Vegetable and Lentil Soup with Quinoa and Rice
This hearty Vegetable and Lentil Soup with Quinoa and Rice is a nourishing dish packed with flavors and nutrients, perfect for any time of the year. It's a wholesome, Kosher meal that warms the soul and satisfies the palate.

45 minutes
Difficulty: Easy
American
320 kcal
Ingredients
- Olive oil - 2 tablespoons
- Onion, diced - 1 medium (150g)
- Carrot, diced - 1 medium (70g)
- Celery, diced - 1 stalk (50g)
- Garlic, minced - 2 cloves
- Zucchini, diced - 1 small (150g)
- Bell pepper (any color), diced - 1 medium (150g)
- Tomato, diced - 1 medium (150g)
- Lentils, dry - 1/2 cup (100g)
- Quinoa, rinsed - 1/4 cup (50g)
- Rice (white or brown), rinsed - 1/4 cup (50g)
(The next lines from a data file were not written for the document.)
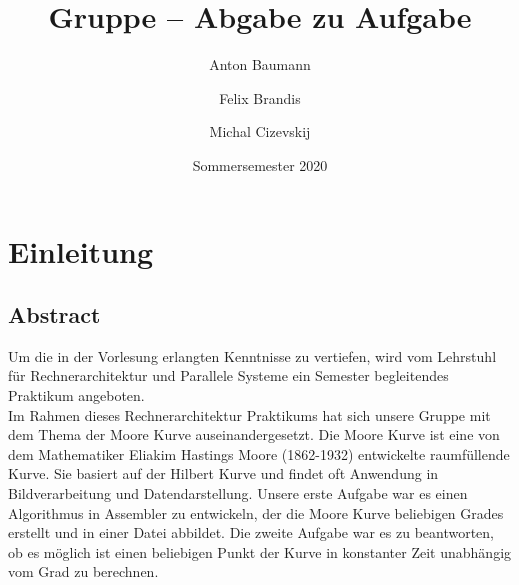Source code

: \documentclass[course=erap]{aspdoc}
\author{Anton Baumann \and Felix Brandis \and Michal Cizevskij}
\date{Sommersemester 2020}  %
\title{Gruppe \theGroup{} -- Abgabe zu Aufgabe \theNumber}
\begin{document}
\maketitle

\section{Einleitung}
\subsection{Abstract}
Um die in der Vorlesung erlangten Kenntnisse zu vertiefen, wird vom Lehrstuhl für Rechnerarchitektur und Parallele Systeme ein Semester begleitendes Praktikum angeboten.\\
Im Rahmen dieses Rechnerarchitektur Praktikums hat sich unsere Gruppe mit dem Thema der Moore Kurve auseinandergesetzt. Die Moore Kurve ist eine von dem Mathematiker Eliakim Hastings Moore (1862-1932) entwickelte raumfüllende Kurve. Sie basiert auf der Hilbert Kurve und findet oft Anwendung in Bildverarbeitung und Datendarstellung. Unsere erste Aufgabe war es einen Algorithmus in Assembler zu entwickeln, der die Moore Kurve beliebigen Grades erstellt und in einer Datei abbildet. Die zweite Aufgabe war es zu beantworten, ob es möglich ist einen beliebigen Punkt der Kurve in konstanter Zeit unabhängig vom Grad zu berechnen.
\end{document}
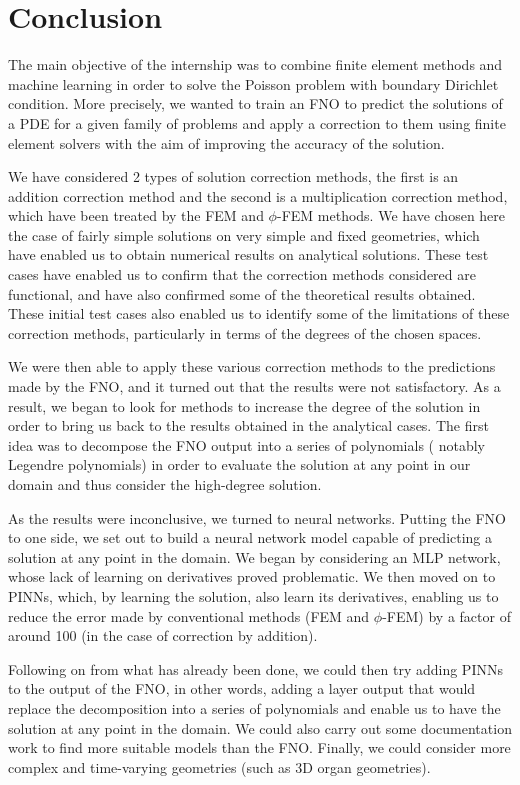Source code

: \section{Conclusion}

The main objective of the internship was to combine finite element methods and machine learning in order to solve the Poisson problem with boundary Dirichlet condition. More precisely, we wanted to train an FNO to predict the solutions of a PDE for a given family of problems and apply a correction to them using finite element solvers with the aim of improving the accuracy of the solution. 

We have considered 2 types of solution correction methods, the first is an addition correction method and the second is a multiplication correction method, which have been treated by the FEM and $\phi$-FEM methods. We have chosen here the case of fairly simple solutions on very simple and fixed geometries, which have enabled us to obtain numerical results on analytical solutions. These test cases have enabled us to confirm that the correction methods considered are functional, and have also confirmed some of the theoretical results obtained. These initial test cases also enabled us to identify some of the limitations of these correction methods, particularly in terms of the degrees of the chosen spaces.  

 We were then able to apply these various correction methods to the predictions made by the FNO, and it turned out that the results were not satisfactory. As a result, we began to look for methods to increase the degree of the solution in order to bring us back to the results obtained in the analytical cases. The first idea was to decompose the FNO output into a series of polynomials ( notably Legendre polynomials) in order to evaluate the solution at any point in our domain and thus consider the high-degree solution.

As the results were inconclusive, we turned to neural networks. Putting the FNO to one side, we set out to build a neural network model capable of predicting a solution at any point in the domain. We began by considering an MLP network, whose lack of learning on derivatives proved problematic. We then moved on to PINNs, which, by learning the solution, also learn its derivatives, enabling us to reduce the error made by conventional methods (FEM and $\phi$-FEM) by a factor of around 100 (in the case of correction by addition). 

Following on from what has already been done, we could then try adding PINNs to the output of the FNO, in other words, adding a layer output that would replace the decomposition into a series of polynomials and enable us to have the solution at any point in the domain. We could also carry out some documentation work to find more suitable models than the FNO. Finally, we could consider more complex and time-varying geometries (such as 3D organ geometries).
- Vegetable broth - 4 cups (1 liter)
- Bay leaf - 1
- Thyme, dried - 1 teaspoon
- Salt - 1 teaspoon
- Black pepper - 1/2 teaspoon
- Fresh parsley, chopped - 1 tablespoon (for garnish)
Steps
- In a large pot, heat the olive oil over medium heat. Add the diced onion, carrot, and celery, and sauté for about 5 minutes until the vegetables are softened.
- Add the minced garlic, diced zucchini, and bell pepper to the pot. Cook for an additional 3 minutes, stirring occasionally.
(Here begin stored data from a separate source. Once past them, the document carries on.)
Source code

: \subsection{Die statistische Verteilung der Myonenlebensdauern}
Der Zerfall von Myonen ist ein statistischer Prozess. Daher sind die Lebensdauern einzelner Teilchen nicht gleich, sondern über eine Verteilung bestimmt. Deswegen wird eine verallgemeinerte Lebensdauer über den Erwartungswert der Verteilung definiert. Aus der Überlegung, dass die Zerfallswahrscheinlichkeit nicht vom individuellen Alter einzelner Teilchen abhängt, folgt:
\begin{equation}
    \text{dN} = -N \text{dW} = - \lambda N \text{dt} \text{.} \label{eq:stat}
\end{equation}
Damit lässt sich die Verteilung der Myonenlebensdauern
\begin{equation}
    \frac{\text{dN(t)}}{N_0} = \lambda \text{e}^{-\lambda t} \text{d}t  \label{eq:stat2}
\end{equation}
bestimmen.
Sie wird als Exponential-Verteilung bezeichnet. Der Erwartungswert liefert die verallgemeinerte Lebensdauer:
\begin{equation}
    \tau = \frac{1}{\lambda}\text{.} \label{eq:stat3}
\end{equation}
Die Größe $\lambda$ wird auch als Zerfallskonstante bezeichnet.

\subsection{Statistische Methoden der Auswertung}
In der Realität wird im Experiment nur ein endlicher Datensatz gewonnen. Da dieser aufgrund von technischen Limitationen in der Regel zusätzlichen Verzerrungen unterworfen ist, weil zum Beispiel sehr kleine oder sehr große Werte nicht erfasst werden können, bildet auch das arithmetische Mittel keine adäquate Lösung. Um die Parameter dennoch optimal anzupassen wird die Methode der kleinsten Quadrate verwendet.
- Stir in the diced tomato, lentils, quinoa, rice, vegetable broth, bay leaf, thyme, salt, and black pepper. Bring the mixture to a boil.
- Once boiling, reduce the heat to low, cover the pot, and let it simmer for 30 minutes or until the lentils and rice are tender.
- Remove the bay leaf, taste the soup, and adjust seasoning if necessary. Serve hot, garnished with chopped fresh parsley.
Nutrition
- Calories: 320
- Protein: 12 g
- Carbs: 55 g
- Fiber: 15 g
- Sugar: 6 g
- Sodium: 600 mg
- Cholesterol: 0 mg
- Total Fat: 8 g
- Saturated Fat: 1 g
- Unsaturated Fat: 7 g
- Water: 0.5 L
Health Benefits
- Rich in plant-based protein from lentils and quinoa.
- High in dietary fiber, promoting digestive health.